Condividiamo che la trasfigurazione è la possibilità di vedere la realtà con uno sguardo più profondo, uno sguardo che va oltre, superando i limiti di spazio (dall’alto dalla montagna) e di tempo, infatti Elia e Mosè sono vissuti in tempi diversi.
Rappresenta la possibilità di avere relazioni di bellezza che illuminano reciprocamente le persone e che le elevano. E’ anche la possibilità di vedere Dio decostruendo gli stereotipi, che ce lo fanno immaginare maschio, anziano, ecc..
La contemplazione
E’ bello stare qui: se da una parte sembra una frase un po’ sciocca, dall’altro può essere invece interpretata come la gratitudine per potersi fermare a contemplare Dio, quando normalmente si deve correre dietro ai propri impegni. Tuttavia, dopo la salita verso Dio, Gesù fa tornare tutti nel concreto della vita quotidiana, scende e riprende con il cammino di conversione e cura delle persone, verso Gerusalemme.
Isacco
(significato del nome: quello per cui si ride, proviene dalla reazione di sua madre Sara all’udire la profezia della sua nascita, perché era anziana e sterile)
La prima lettura suscita turbamento e ci chiediamo perché sia liturgicamente agganciata all’episodio della trasfigurazione.
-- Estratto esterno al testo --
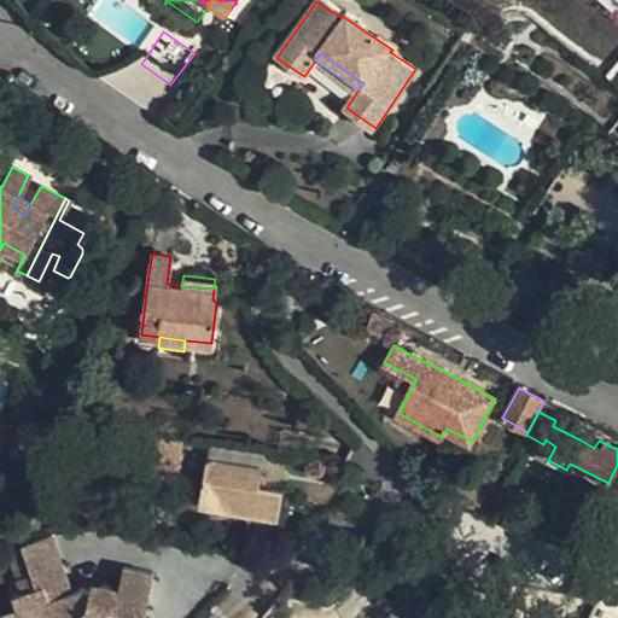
[(583,432),(579,439),(594,448),(599,441),(583,432)]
Meditiamo sul fatto che Dio, impedendo che venga sacrificato il primogenito, si mostri sotto una diversa prospettiva, cioè sia trasfigurato, rispetto a quanto tradizionalmente praticato da popoli che praticavano il sacrificio dei primogeniti come forma di culto (quando si fondava un santuario o una nuova città, ndr). Un’altra interpretazione che emerge è che in questo modo il Signore fa capire ad Abramo che il figlio non è suo in quanto sua proprietà, ed a noi che i figli non sono proprietà dei genitori.
Inoltre consideriamo che si assiste a un cammino di conversione di Abramo, che avviene salendo la montagna. Grazie a questa salita dolorosa, sarà poi in grado di comprendere che la volontà del Signore è diversa da quella che lui pensava.